Tertarik untuk ikut? Mari bergabung bersama kami! :D
Saya
sungguh senang bisa bergabung dengan komunitas tersebut (dan agak menyesal
kenapa tidak bergabung dari dulu saja). Saya baru tahu kalau #BerbagiNasiJogja
akan menginjak usia satu tahun. Duh, selama ini saya ke mana saja? Hiks.

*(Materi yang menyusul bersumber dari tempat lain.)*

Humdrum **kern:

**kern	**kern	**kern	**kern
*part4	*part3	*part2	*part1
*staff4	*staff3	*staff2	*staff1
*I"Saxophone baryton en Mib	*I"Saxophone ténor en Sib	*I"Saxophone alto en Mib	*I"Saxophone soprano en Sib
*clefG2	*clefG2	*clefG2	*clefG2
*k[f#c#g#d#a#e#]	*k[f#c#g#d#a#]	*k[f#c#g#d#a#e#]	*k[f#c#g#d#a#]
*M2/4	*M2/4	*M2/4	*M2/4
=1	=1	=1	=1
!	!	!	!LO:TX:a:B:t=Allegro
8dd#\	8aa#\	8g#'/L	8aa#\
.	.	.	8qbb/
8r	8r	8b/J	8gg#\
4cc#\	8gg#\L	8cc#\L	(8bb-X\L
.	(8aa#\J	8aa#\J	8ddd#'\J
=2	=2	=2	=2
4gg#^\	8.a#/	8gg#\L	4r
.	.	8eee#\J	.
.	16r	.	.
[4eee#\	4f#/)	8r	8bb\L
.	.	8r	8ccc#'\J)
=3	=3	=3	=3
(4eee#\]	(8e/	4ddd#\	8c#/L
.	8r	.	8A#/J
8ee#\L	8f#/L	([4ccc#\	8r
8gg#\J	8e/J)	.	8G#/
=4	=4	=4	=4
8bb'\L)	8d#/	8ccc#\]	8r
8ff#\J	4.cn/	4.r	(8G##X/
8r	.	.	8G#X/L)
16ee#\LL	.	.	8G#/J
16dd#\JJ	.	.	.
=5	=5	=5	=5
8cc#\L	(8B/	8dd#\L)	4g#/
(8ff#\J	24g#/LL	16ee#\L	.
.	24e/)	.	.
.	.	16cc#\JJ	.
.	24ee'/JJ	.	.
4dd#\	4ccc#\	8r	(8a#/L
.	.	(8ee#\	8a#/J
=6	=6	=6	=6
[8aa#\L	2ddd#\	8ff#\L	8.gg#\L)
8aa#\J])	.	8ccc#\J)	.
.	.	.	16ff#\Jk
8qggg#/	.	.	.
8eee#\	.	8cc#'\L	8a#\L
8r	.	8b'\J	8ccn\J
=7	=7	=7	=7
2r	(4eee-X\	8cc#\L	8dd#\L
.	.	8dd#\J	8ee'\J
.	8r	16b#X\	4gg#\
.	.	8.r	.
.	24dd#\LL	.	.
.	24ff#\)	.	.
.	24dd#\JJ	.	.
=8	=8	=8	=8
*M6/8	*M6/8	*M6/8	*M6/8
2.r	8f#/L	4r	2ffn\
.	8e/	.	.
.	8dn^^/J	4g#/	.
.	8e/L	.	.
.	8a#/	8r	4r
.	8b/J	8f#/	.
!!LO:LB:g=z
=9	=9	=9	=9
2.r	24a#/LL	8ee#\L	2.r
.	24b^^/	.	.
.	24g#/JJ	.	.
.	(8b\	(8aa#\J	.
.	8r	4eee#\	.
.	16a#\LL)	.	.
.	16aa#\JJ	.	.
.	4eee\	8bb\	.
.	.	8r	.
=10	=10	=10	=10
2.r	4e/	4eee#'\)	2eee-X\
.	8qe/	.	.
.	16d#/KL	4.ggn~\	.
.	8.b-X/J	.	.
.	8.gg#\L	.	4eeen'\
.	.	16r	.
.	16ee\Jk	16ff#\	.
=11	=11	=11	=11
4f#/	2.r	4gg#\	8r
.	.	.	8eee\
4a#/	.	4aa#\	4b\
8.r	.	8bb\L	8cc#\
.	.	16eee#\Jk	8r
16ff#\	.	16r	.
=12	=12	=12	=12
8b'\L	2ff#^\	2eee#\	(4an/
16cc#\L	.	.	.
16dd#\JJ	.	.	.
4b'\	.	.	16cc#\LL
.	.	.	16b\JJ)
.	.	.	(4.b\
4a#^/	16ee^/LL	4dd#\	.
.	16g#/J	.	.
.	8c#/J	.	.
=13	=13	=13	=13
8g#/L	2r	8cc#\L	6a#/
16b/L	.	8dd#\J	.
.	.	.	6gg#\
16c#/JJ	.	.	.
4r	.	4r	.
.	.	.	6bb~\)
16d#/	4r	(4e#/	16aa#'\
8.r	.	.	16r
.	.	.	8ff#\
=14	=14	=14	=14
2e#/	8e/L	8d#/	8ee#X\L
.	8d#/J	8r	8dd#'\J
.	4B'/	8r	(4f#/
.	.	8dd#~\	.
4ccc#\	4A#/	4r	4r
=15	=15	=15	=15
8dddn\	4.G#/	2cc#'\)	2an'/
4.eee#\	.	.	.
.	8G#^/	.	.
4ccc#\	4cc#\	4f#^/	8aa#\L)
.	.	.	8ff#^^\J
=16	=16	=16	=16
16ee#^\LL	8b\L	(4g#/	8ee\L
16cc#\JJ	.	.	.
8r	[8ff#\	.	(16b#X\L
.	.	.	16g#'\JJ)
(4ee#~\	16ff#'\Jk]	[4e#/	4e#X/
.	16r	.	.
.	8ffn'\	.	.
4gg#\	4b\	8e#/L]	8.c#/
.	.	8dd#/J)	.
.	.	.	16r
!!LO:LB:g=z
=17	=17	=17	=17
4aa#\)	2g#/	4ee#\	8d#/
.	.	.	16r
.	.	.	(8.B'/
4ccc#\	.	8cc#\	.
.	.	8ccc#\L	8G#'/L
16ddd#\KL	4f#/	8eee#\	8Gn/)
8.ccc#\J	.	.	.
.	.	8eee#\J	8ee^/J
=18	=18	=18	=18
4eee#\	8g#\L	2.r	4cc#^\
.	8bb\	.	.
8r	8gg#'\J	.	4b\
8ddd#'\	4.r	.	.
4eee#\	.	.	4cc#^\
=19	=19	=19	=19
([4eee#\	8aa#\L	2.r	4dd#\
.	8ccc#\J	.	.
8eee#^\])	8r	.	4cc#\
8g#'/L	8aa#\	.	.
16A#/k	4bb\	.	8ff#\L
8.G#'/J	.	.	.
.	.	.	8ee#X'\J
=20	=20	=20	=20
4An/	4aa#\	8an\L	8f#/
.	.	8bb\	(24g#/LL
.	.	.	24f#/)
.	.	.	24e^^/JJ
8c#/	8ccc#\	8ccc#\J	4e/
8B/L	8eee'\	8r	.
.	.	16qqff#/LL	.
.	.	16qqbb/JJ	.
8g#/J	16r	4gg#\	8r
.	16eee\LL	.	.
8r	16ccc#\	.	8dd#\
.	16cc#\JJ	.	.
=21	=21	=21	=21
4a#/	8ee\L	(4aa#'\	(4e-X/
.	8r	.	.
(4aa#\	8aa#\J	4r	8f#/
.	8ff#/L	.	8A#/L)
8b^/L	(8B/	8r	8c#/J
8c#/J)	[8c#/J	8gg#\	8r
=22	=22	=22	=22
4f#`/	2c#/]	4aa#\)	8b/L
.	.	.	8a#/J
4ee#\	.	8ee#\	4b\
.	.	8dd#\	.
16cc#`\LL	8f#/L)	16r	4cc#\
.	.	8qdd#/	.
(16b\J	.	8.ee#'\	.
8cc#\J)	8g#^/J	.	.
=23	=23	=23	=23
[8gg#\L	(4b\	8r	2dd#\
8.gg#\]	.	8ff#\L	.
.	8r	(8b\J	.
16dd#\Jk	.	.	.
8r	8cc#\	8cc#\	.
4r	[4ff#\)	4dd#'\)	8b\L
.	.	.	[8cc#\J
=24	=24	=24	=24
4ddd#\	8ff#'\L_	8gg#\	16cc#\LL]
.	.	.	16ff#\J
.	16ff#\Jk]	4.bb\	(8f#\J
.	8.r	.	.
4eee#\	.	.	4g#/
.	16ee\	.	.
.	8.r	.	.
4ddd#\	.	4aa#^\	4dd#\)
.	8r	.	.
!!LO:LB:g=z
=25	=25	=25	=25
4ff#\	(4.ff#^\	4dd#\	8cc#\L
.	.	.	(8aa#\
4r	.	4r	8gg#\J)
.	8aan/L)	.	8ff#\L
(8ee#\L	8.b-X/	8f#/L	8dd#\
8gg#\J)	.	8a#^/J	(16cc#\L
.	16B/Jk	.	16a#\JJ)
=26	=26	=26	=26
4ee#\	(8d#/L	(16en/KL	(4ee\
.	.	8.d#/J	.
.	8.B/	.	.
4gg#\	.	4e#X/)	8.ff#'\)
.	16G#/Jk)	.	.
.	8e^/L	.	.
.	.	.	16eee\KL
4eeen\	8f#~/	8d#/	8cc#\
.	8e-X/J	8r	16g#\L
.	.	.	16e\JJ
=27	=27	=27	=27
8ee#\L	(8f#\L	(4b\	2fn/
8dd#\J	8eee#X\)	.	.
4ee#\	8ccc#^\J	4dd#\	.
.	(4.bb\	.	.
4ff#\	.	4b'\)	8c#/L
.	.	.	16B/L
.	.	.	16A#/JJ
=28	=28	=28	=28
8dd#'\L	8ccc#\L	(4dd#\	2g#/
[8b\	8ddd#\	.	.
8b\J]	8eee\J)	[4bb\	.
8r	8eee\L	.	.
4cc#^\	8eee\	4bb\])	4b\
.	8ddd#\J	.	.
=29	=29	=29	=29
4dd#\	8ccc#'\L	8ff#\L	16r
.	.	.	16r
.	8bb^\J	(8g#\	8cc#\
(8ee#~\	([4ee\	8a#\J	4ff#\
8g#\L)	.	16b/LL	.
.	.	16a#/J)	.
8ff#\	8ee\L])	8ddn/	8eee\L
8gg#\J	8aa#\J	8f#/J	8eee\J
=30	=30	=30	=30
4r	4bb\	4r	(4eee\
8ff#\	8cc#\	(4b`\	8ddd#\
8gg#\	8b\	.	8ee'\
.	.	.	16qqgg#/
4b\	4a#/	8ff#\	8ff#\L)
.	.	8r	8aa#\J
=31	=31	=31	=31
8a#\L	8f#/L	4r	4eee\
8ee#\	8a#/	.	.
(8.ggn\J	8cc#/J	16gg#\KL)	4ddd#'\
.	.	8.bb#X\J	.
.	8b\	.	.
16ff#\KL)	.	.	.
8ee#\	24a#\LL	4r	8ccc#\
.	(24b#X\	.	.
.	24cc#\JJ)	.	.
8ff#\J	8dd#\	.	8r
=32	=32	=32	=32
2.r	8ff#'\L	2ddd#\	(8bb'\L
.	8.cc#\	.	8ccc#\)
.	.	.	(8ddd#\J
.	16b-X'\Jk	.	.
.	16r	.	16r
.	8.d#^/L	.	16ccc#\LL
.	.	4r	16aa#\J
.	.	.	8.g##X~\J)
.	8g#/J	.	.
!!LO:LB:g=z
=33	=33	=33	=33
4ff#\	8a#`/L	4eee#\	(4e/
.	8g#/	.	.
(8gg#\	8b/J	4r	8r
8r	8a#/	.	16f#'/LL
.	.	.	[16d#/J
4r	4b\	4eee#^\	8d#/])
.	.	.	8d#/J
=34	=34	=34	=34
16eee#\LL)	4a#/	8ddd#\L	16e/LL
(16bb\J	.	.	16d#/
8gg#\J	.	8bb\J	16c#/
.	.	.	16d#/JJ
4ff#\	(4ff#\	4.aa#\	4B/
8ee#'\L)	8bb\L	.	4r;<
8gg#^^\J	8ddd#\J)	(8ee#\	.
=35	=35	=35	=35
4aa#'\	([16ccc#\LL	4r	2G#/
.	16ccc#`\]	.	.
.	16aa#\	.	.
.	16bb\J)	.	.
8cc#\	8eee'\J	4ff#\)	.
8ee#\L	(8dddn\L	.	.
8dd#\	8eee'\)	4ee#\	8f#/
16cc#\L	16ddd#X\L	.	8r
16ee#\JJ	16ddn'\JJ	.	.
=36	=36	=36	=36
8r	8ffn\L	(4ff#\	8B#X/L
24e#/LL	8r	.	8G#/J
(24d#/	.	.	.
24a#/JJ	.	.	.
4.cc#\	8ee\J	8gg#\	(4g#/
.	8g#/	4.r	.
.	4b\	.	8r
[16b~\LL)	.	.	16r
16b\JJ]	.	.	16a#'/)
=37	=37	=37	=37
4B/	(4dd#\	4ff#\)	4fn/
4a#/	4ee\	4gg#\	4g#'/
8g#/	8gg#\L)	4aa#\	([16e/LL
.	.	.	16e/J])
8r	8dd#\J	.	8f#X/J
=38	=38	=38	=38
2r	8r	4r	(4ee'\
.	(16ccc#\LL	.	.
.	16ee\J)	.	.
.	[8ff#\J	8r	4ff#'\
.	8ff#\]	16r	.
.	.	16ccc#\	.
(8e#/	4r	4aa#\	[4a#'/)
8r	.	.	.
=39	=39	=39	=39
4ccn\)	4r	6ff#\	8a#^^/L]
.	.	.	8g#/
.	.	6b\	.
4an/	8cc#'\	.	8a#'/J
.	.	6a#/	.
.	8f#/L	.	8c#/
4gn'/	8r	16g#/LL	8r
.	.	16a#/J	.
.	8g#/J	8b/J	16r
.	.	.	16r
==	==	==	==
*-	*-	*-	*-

Sebenarnya sudah sejak dulu saya ingin menjadi volunteer dalam
kegiatan-kegiatan sosial, tapi tidak tahu bagaimana caranya. Sampai akhirnya saya dipertemukan dengan
komunitas ini melalui akun twitter. Alhamdulillah.
Saya
masih ingat hari pertama saya bergabung dengan komunitas itu, empat hari
sebelum pulang kampung. Hari itu memberikan kesan tersendiri buat saya. Setelah
mengatur waktu sedemikian rupa (saat itu saya kebetulan ada acara di organisasi
lain), akhirnya saya bisa bergabung dengan #BerbagiNasiJogja. Saya berangkat ke
Hi-Lab Kridosono bersama Mbak Habsari. Dia yang menjadi penunjuk jalan.
Ternyata tempatnya dekat sekali, hehehe. Malam itu, pejuang nasi yang terkumpul
sekitar 30 orang dengan jumlah nasi 202 (kalau tidak salah). Kami terbagi
menjadi dua kelompok, satu kelompok ke arah utara dan satu kelompok ke arah
selatan. Saya dan Mbak Habsari kebagian kelompok utara, di daerah sekitar Tugu
Jogja. Dengan dipandu Kak X (lupa
namanya) yang menjadi kapten kelompok, kami mulai berkeliling membagikan nasi.
Ada yang bergemuruh di dada saya ketika melihat pemandangan itu. Orang-orang
yang tidur di emperan pertokoan tanpa selimut, senyum tulus mereka ketika menerima
nasi, seorang ibu-ibu yang menangis sambil mengucap syukur, juga orang gila
yang tertawa-tawa sambil memegang nasi yang kami berikan.
Melihat
mereka, saya tiba-tiba teringat dengan para tetangga saya yang istilahnya
bernasib kurang beruntung. Tentang Mbah
Y yang gantung diri karena masalah ekonomi. Tentang sepasang suami-istri yang
berada di bawah garis kemiskinan tapi semangat untuk bekerja. Tentang si Z yang
menjadi gila karena terlilit hutang (dan pada akhirnya dipasung di dalam bilik
yang tampak mengenaskan). Juga tentang Mbah T yang hidup sengsara, sementara
anak-anaknya menjadi orang sukses dan hidup mewah. Saya masih ingat ketika
salah satu dari mereka mendatangi Ibu dan berkata, “Ka, boleh saya meminta
sedikit nasi? Sebentar lagi suami saya pulang dari mencari kayu di hutan. Kami
belum makan sejak kemarin. Saya nggak papa nggak usah makan, yang penting suami
saya bisa makan. Saya nggak tega melihatnya pulang dan tidak menemukan apa pun
di dapur”. Tanpa banyak bicara, Ibu langsung mengambil nasi dan lauk di dapur.
Bagaimanalah kami sanggup menelan makanan sementara tetangga kelaparan? Ora mentolo!